Certainly, they don't think they are suicidal. They call it "principle" --- "Without principles we have nothing."

Yea right. Look what we have now.

Anyway, I am with you, Michael. There's a long way ahead.

Update: Unlike those English-as-the-first-language people who are most likely to complain about this situation, I was born and raised in Taiwan. I speak fluently in Taiwanese, Mandarin and English. I was raised in a way that you don't speak secret language in front of others. If one of our Mandarin-speaking friends jumps in when we are talking in Taiwanese, we all switch to Mandarin and continue the topic.
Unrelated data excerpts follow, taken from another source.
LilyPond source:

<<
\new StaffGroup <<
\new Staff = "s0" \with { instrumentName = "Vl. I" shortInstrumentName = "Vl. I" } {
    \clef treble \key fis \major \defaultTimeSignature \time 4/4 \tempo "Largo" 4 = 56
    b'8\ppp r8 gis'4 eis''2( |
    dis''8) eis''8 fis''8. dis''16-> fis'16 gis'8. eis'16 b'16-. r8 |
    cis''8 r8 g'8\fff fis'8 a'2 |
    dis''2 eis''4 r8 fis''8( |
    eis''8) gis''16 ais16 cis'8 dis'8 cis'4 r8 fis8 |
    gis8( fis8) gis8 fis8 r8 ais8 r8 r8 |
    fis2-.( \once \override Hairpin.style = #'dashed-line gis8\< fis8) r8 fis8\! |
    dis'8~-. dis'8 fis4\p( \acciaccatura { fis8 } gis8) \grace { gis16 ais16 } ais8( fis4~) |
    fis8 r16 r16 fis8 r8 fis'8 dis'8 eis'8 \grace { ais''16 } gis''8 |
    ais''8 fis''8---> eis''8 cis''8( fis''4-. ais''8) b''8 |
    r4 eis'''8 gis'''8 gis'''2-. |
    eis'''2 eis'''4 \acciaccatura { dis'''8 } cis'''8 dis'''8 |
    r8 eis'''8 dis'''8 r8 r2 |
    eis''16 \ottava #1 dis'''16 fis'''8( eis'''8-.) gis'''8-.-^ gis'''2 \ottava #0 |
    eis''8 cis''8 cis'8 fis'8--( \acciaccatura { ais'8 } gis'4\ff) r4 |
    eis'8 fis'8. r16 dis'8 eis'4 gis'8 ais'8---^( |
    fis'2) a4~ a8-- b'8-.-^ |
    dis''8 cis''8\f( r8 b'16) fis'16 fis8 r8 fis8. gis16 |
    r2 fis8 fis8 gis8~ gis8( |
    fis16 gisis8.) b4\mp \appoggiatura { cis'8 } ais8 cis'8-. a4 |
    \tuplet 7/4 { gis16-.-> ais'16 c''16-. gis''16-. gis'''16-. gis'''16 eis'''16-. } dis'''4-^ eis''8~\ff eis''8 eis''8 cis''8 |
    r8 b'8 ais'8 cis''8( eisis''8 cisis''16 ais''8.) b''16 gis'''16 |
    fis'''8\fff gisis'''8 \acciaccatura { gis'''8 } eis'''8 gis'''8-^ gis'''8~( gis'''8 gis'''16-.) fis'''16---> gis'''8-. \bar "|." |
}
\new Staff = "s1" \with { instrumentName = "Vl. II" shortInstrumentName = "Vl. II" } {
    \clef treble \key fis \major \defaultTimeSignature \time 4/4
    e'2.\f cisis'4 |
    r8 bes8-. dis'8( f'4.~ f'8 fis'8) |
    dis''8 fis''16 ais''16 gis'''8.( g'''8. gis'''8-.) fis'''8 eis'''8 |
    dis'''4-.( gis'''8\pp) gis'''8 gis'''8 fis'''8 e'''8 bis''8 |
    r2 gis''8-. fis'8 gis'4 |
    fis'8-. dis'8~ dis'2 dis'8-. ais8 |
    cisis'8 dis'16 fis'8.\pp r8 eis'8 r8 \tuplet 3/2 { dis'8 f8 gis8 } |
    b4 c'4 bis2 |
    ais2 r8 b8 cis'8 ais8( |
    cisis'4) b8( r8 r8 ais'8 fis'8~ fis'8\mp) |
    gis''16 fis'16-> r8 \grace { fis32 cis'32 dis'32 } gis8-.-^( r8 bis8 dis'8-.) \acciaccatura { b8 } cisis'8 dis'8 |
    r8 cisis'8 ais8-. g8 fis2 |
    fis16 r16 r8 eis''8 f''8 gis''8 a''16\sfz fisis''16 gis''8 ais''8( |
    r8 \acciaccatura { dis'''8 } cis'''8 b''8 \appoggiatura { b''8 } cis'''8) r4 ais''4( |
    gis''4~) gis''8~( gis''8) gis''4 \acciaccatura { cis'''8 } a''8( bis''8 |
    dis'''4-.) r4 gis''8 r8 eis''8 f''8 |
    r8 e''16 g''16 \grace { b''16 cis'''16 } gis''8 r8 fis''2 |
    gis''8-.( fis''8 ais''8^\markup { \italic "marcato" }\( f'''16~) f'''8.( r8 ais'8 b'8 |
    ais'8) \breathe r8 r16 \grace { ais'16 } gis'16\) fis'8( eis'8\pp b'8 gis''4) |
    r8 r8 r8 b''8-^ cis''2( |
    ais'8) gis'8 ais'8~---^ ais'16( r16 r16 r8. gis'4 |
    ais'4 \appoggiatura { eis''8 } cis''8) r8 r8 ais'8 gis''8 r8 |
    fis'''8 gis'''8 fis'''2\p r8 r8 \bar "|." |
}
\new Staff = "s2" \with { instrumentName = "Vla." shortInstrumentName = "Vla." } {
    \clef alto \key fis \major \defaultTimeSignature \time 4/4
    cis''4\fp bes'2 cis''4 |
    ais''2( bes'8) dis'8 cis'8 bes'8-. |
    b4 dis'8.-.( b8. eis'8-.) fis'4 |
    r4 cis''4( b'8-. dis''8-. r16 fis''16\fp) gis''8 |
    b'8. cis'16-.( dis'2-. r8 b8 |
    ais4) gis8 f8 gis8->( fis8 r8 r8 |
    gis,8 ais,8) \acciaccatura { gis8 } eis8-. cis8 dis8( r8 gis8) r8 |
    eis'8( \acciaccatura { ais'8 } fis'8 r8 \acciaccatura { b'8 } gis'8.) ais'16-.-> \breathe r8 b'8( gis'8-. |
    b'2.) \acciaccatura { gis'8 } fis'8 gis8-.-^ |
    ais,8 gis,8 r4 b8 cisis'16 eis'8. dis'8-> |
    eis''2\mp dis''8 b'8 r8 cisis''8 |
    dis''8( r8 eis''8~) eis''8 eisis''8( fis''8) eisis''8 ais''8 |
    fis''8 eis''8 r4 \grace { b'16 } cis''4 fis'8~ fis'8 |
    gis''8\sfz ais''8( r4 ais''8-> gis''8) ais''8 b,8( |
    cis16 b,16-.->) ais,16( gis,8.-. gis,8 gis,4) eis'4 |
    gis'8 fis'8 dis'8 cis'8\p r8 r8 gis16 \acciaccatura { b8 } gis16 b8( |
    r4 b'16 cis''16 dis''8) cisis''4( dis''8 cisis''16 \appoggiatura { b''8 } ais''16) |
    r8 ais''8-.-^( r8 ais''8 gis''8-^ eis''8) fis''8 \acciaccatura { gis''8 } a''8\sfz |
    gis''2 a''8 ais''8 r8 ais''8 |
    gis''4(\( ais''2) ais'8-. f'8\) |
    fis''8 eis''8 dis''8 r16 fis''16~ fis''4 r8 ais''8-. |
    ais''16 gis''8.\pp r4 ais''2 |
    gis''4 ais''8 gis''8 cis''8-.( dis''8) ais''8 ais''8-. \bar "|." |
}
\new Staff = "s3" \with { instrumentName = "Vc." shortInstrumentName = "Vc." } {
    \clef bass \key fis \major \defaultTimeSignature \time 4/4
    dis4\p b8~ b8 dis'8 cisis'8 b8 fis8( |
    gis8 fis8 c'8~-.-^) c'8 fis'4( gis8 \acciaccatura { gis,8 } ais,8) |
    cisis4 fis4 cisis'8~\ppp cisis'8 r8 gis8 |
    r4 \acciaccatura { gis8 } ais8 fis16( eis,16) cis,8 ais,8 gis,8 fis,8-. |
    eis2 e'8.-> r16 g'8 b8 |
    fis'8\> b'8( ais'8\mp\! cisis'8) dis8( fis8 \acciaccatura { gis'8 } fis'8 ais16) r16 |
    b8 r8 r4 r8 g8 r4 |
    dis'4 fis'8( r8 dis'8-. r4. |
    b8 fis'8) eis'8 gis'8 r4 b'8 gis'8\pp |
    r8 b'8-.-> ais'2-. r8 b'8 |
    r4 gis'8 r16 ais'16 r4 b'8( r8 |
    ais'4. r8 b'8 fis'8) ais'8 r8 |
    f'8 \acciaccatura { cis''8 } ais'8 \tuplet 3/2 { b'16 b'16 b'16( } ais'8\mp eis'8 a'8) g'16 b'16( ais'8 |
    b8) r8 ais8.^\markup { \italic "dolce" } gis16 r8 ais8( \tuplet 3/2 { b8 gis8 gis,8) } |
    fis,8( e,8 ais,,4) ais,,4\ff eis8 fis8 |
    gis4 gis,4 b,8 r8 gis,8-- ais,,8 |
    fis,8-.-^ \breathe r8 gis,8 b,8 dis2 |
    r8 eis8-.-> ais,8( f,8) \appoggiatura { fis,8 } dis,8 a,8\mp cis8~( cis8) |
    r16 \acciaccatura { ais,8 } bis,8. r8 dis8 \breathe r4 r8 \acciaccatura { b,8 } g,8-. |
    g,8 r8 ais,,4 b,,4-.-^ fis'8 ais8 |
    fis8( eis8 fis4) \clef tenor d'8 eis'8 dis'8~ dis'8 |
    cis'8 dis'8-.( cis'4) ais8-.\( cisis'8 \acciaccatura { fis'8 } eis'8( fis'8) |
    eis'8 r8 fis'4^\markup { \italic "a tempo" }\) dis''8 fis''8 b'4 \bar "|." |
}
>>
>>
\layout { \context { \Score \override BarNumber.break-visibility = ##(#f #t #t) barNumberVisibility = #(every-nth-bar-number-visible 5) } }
When we came to USA, if an English-speaking friend came to our party, we all switch our tone to English, even when many of us are really terrible at it. My family behave that way, and friends I met behave that way.

As a result, it becomes a basic politeness for me to respect visitors by not leaving them in darkness. Therefore, the strong resistance of TI supporters to Mandarin in a situation where they need it most looks alien to me.

Labels: , , , ,

2 Comments:

At 2:02 PM, Blogger Dad said...

Completely agree with you about this issue. Especially the part where too many Taiwan independence supporters somehow equate speaking Taiwanese and being a victim worthy of pity or sympathy.

It's pathetic behaviour and will lead them nowhere.

 
At 8:08 AM, Anonymous Anonymous said...

I honestly cannot even believe that I'm reading posts taking on the touchy political issue on the use of Taiwanese/Minnan. Kudos to the people who have stood up on this issue.

I'm happy because there might be hope for the Taiwanese Independence because they will take stock and reflect on what's not working. Taiwan as a democracy is supposed to celebrate diversity instead of fomenting ethnic division. You can't have a successful broad political movement that's based on exclusivity. Whatever happened to the old integrationist spirit of Dangwai that was part of the founding of the DPP before the party was hijacked by Hoklo chauvinists?